Agent Frameworks

High-Probability Convergence in Decentralized Stochastic Optimization with Gradient Tracking

GT-DSGD offers first high-probability guarantees for bias-corrected decentralized optimization.

Deep Dive

A new paper from Aleksandar Armacki, Haoyuan Cai, and Ali H. Sayed at EPFL introduces GT-DSGD, a decentralized stochastic optimization algorithm that incorporates gradient tracking to achieve high-probability (HP) convergence guarantees. Prior HP results for decentralized optimization relied heavily on Decentralized SGD (DSGD) and required strong assumptions such as bounded data heterogeneity or strong convexity of each agent's cost. This limited their applicability, especially compared to mean-squared error (MSE) analyses that allow bias-correction techniques like gradient tracking to work under far milder conditions.

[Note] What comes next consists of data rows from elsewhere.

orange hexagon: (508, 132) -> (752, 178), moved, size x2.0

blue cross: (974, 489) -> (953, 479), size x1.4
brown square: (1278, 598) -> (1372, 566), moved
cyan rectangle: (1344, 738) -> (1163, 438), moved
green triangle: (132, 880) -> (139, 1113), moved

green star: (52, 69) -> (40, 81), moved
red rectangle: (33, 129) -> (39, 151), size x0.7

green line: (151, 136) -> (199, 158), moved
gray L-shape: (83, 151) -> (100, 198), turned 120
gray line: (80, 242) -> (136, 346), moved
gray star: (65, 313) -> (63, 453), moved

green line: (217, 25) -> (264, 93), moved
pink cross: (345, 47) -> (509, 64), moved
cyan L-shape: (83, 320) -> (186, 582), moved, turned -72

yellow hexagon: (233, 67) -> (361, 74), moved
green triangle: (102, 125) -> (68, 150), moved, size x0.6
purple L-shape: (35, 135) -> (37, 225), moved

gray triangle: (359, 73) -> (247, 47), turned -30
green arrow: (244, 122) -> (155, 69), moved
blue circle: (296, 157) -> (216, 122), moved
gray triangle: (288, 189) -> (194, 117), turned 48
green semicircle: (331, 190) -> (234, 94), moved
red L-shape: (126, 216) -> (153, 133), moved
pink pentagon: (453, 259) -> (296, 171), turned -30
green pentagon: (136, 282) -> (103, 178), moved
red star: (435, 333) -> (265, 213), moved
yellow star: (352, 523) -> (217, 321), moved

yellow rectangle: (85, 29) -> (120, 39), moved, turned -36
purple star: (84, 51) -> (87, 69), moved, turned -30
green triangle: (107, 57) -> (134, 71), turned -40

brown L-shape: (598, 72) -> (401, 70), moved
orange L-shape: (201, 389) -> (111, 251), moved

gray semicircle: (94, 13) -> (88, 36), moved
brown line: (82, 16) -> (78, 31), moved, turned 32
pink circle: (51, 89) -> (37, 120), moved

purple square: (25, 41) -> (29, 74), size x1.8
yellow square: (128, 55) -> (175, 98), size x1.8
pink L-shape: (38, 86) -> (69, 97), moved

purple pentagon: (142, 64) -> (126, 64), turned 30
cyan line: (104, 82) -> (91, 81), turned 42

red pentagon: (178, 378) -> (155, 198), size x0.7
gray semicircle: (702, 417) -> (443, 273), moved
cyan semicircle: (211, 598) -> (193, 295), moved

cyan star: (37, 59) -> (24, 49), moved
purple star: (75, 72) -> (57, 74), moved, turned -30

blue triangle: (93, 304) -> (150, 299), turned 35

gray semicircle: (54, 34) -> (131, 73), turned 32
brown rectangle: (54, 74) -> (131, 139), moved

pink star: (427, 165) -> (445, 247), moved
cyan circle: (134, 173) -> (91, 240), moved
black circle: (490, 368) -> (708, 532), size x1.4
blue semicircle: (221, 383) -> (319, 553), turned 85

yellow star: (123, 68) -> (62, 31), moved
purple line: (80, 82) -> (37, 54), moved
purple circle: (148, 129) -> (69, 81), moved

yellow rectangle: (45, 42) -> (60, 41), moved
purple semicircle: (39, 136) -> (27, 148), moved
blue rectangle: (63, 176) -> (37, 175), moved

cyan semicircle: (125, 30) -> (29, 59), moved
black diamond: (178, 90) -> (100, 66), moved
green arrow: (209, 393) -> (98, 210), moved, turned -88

GT-DSGD bridges this gap by proving order-optimal HP rates for both non-convex and Polyak-Łojasiewicz (PL) objectives. Specifically, the algorithm achieves O(log(1/δ)/√(nT)) for non-convex costs and O(log(1/δ)/(nT)) for PL costs, where n is the number of agents, T is the time horizon, and δ is the confidence parameter. These rates match the best possible under the given noise model, and crucially, they require only a relaxed sub-Gaussian noise condition—no bounded heterogeneity or strong convexity. Numerical experiments on real and synthetic data validate the theory, showing that GT-DSGD maintains the practical benefits of bias-correction even in the high-probability sense. This is the first HP guarantee for any decentralized optimization method incorporating bias-correction, marking a significant step toward more robust multi-agent machine learning.

Key Points
  • GT-DSGD achieves high-probability convergence under the same relaxed assumptions as MSE analyses, unlike prior DSGD results.
  • Order-optimal rates: O(log(1/δ)/√(nT)) for non-convex costs and O(log(1/δ)/(nT)) for Polyak-Łojasiewicz costs.
  • First HP guarantees for bias-corrected decentralized optimization methods, validated on real and synthetic data.

Why It Matters

Enables more reliable decentralized training with looser assumptions, boosting trust in multi-agent ML systems.